For our proposed architecture, we need to decouple acquisition from processing, improving the scalability and the independence of the layers. To achieve this goal, we can use a queue. We could either use Java Message Service (JMS) or Advanced Message Queuing Protocol (AMQP), but in this case we are going to use Apache Kafka. This is supported by most common analytics platforms, it has a very high performance and scalability, and it also has a good analytics framework.
In Kafka, each topic is divided into a set of logs called partitions. The producers write to the tail of Kafka's logs and consumers read the logs. Apache Kafka scales topic consumption by distributing partitions among a consumer group. A consumer group is a set of consumers which share a common group identifier. The following diagram shows a topic with three partitions and two consumer groups with two members:
Each partition in the topic is assigned to exactly one member in the group.
We have to install Apache Kafka and an MQTT plugin which subscribes to Mosquitto's topics. The MQTT plugin is available at https://github.com/evokly/kafka-connect-mqtt, or we can use an already-configured Docker container at https://github.com/PacktPublishing/Hands-On-Industrial-Internet-of-Things.
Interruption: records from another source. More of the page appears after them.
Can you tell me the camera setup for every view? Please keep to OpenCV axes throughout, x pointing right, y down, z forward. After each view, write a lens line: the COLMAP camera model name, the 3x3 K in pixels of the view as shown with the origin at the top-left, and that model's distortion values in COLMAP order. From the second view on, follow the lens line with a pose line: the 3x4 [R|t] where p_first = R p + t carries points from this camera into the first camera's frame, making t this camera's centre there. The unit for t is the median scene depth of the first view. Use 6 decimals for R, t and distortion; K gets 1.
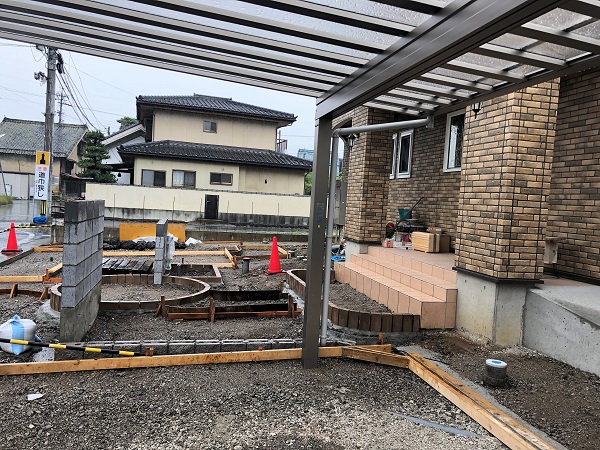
lens RADIAL K [[492.3, 0, 299.7], [0, 492.3, 225.8], [0, 0, 1]] dist [0.050573, -0.060528]
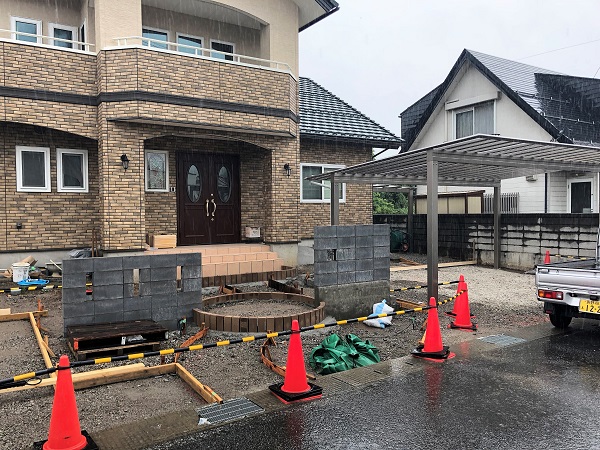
lens RADIAL K [[492.3, 0, 301.5], [0, 492.3, 230.5], [0, 0, 1]] dist [0.050573, -0.060528]
pose [[-0.340857, -0.091940, 0.935609, -1.147381], [0.035393, 0.993246, 0.110498, -0.134557], [-0.939448, 0.070778, -0.335301, 1.042495]]
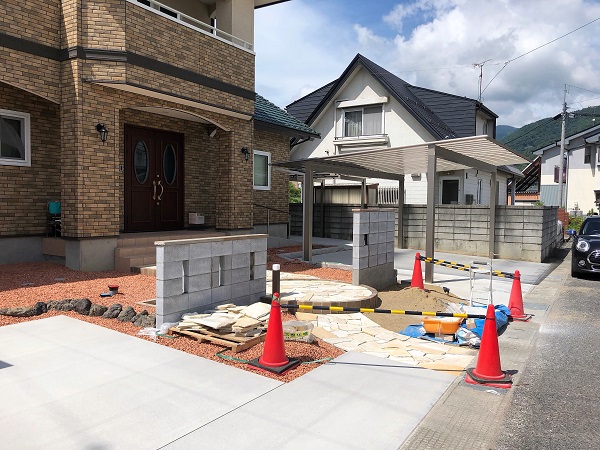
lens RADIAL K [[492.3, 0, 305.5], [0, 492.3, 222.4], [0, 0, 1]] dist [0.050573, -0.060528]
pose [[-0.704073, -0.099715, 0.703092, -0.892085], [-0.022501, 0.992728, 0.118259, -0.129882], [-0.709771, 0.067443, -0.701196, 1.450687]]
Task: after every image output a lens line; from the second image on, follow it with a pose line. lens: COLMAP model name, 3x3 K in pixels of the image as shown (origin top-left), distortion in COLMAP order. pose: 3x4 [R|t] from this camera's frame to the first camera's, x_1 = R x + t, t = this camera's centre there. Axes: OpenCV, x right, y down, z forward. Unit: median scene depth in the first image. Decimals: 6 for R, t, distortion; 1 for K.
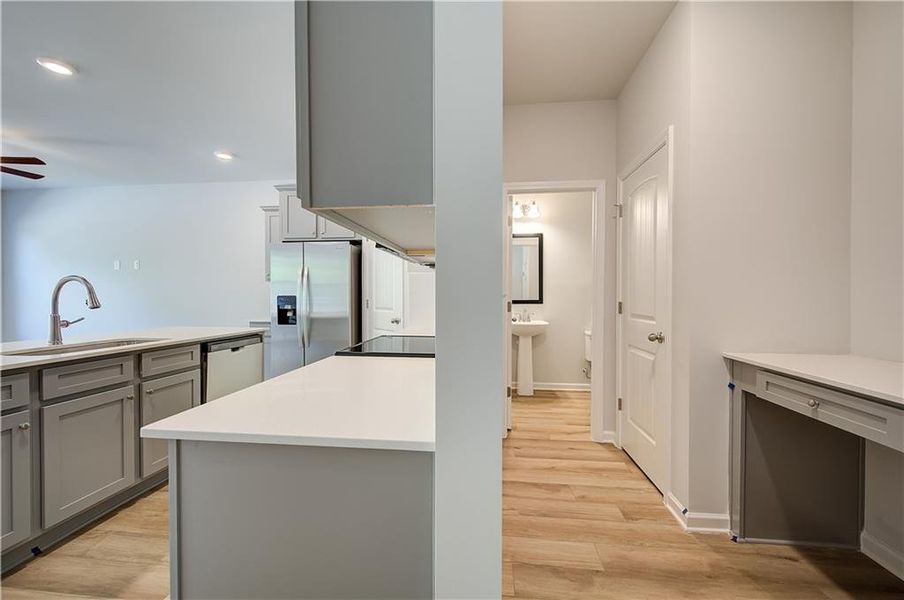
lens RADIAL K [[364.6, 0, 450.0], [0, 364.6, 300.2], [0, 0, 1]] dist [0.007191, -0.002693]
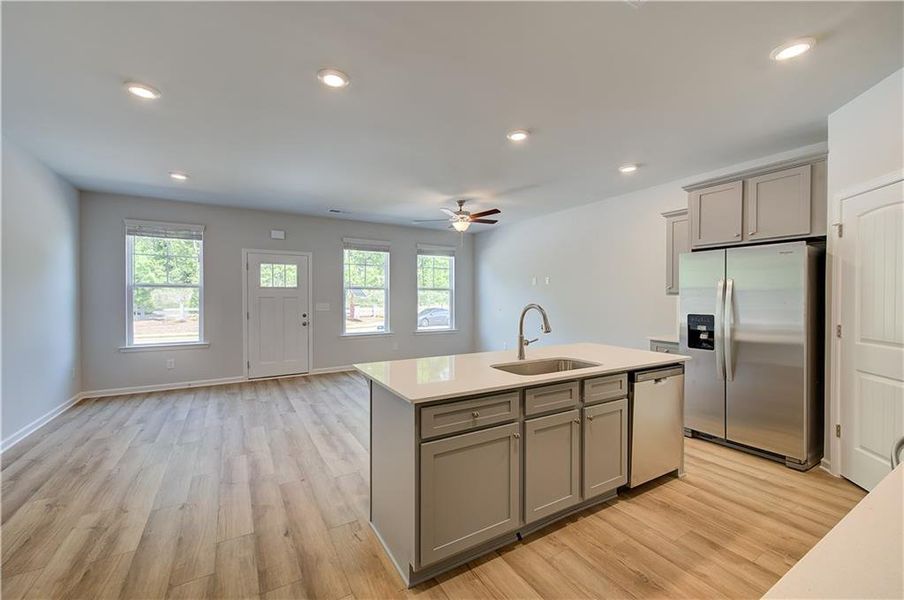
lens RADIAL K [[364.6, 0, 450.6], [0, 364.6, 300.0], [0, 0, 1]] dist [0.007191, -0.002693]
pose [[0.605111, 0.006691, -0.796113, -0.199751], [-0.008921, 0.999959, 0.001623, -0.066797], [0.796091, 0.006120, 0.605145, 0.050846]]
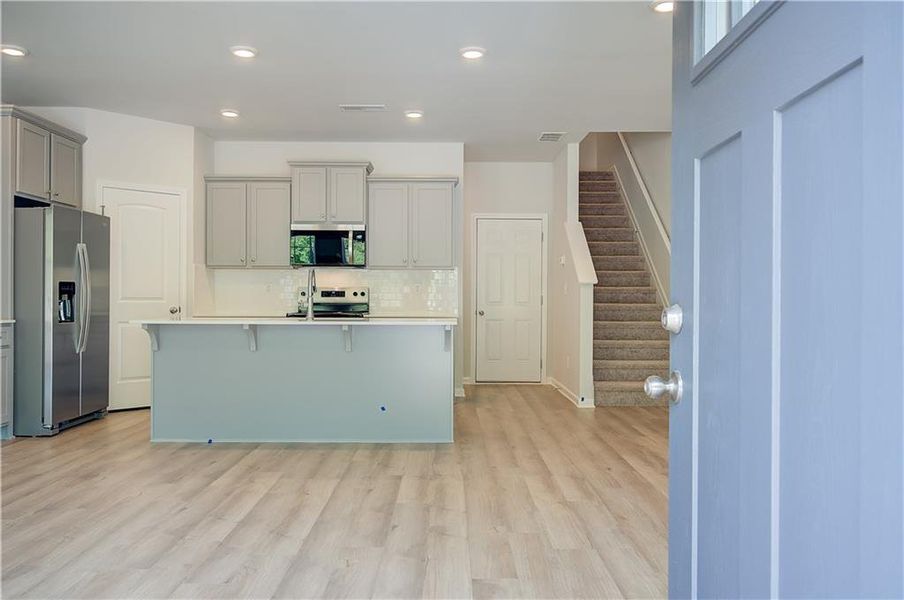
lens RADIAL K [[712.4, 0, 455.5], [0, 712.4, 300.4], [0, 0, 1]] dist [-0.003230, -0.005410]
pose [[-0.119467, -0.004932, 0.992826, -3.039428], [0.008126, 0.999949, 0.005945, 0.034381], [-0.992805, 0.008778, -0.119420, 0.656717]]
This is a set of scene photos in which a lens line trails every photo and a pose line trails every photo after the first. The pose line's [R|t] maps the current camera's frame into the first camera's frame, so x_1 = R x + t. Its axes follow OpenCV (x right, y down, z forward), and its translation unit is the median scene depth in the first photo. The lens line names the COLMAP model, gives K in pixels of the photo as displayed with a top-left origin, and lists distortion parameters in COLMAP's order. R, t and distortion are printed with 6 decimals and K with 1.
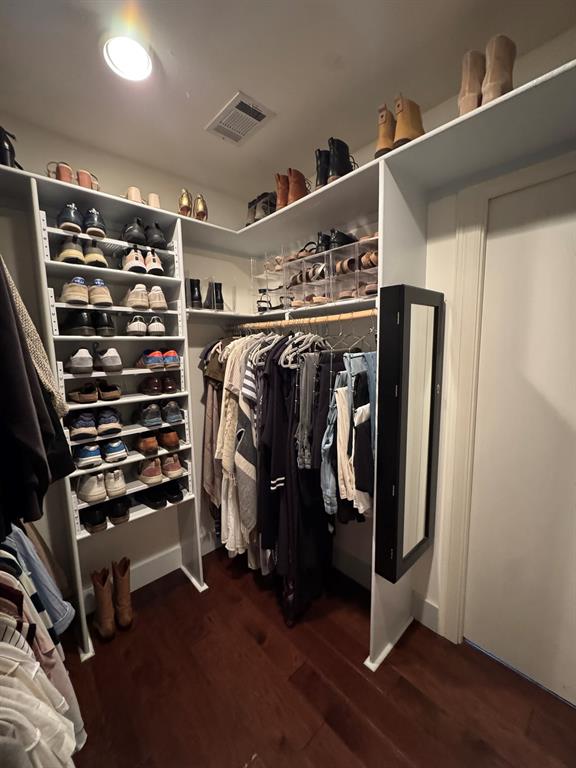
lens RADIAL K [[305.1, 0, 293.1], [0, 305.1, 377.4], [0, 0, 1]] dist [-0.008892, 0.002005]
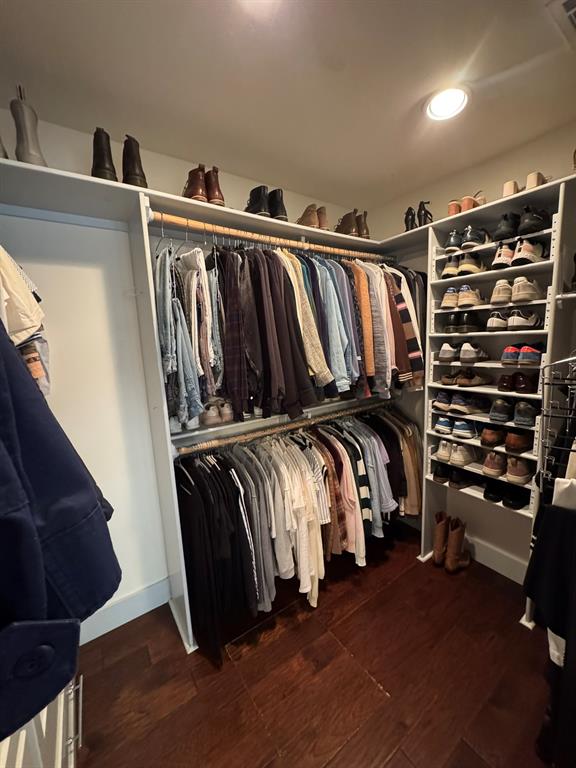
lens RADIAL K [[305.1, 0, 294.4], [0, 305.1, 385.6], [0, 0, 1]] dist [-0.008892, 0.002005]
pose [[-0.129728, 0.165457, -0.977648, 0.633330], [-0.076782, 0.981343, 0.176271, -0.085233], [0.988572, 0.097933, -0.114603, 0.467315]]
Enter the following command in the console:
$ git clone https://github.com/PacktPublishing/Hands-On-Industrial-Internet-of-Things
$ cd Chapter08/kafka-mqtt-connector
$ docker build . -t iiot-book/kafka-mqtt
Docker will build the image using the following Dockerfile:
FROM wurstmeister/kafka
EXPOSE 9092
EXPOSE 2881
# INSTALL GETTEXT
RUN apk update
&& apk add gettext
# Install Connector (jar plugin)
ADD kafka-connect-mqtt-1.1-SNAPSHOT.jar $KAFKA_HOME/libs/
ADD org.eclipse.paho.client.mqttv3-1.0.2.jar $KAFKA_HOME/libs/
# MQTT
ADD mqtt.properties /tmp/mqtt.properties
ADD start-all.sh start-all.sh
VOLUME ["/kafka"]
# Run kairosdb in foreground on boot
CMD ["/start-all.sh"]
The current Docker image uses an existing standard Kafka installation and copies the JAR plugin and mqtt.properties on it.
These examples lose data when the container is stopped. To keep data, we need to mount an external volume.
We can now test our chain. Get your IP address using ifconfig (or ipconfig for Windows), then launch the following command (please replace the <ip> marker with your IP address, such as 192.168.0.1):
$ docker run -p 9092:9092 -p 2181:2181 -e MQTT_URI=tcp://<ip>:1883 -e KAFKA_ADVERTISED_HOST_NAME=<ip> iiot-book/kafka-mqtt:latest
We now need to subscribe to the MQTT Kafka topic. We can install an official consumer from the Apache Kafka distribution (https://kafka.apache.org/downloads) and run the following command:
$ <your kafka home>/bin/kafka-console-consumer.sh --bootstrap-server <ip>:9092 --topic mqtt --from-beginning
Alternatively, we can run the same Docker image using the interactive mode:
$ docker run -it iiot-book/kafka-mqtt:latest /opt/kafka/bin/kafka-console-consumer.sh
bootstrap-server <ip>:9092 --topic mqtt --from-beginning
To test the status of our containers, we can run the following command:
$ docker ps
To test our chain, we can publish our first message to the MQTT data broker:
$ mqtt-cli localhost topic/device0 "device0.my.measure.temperature, 27,GOOD"
The expected output should look as follows:
The MQTT Kafka publishes a message in Kafka's queue called mqtt and encodes the payload to base-64:
{"schema":{"type":"bytes","optional":false},"payload":"ZGV2aWNlMC5teS5tZWFzdXJlLnRlbXBlcmF0dXJlLCAyOCxHT09E"}
It produces a Kafka key with the name of the MQTT topic:
{"schema":{"type":"string","optional":false},"payload":"topic/device0"}
To provide good scalability, Apache Kafka uses a key for partitioning. This means that every device or group of devices can push messages on different MQTT topics.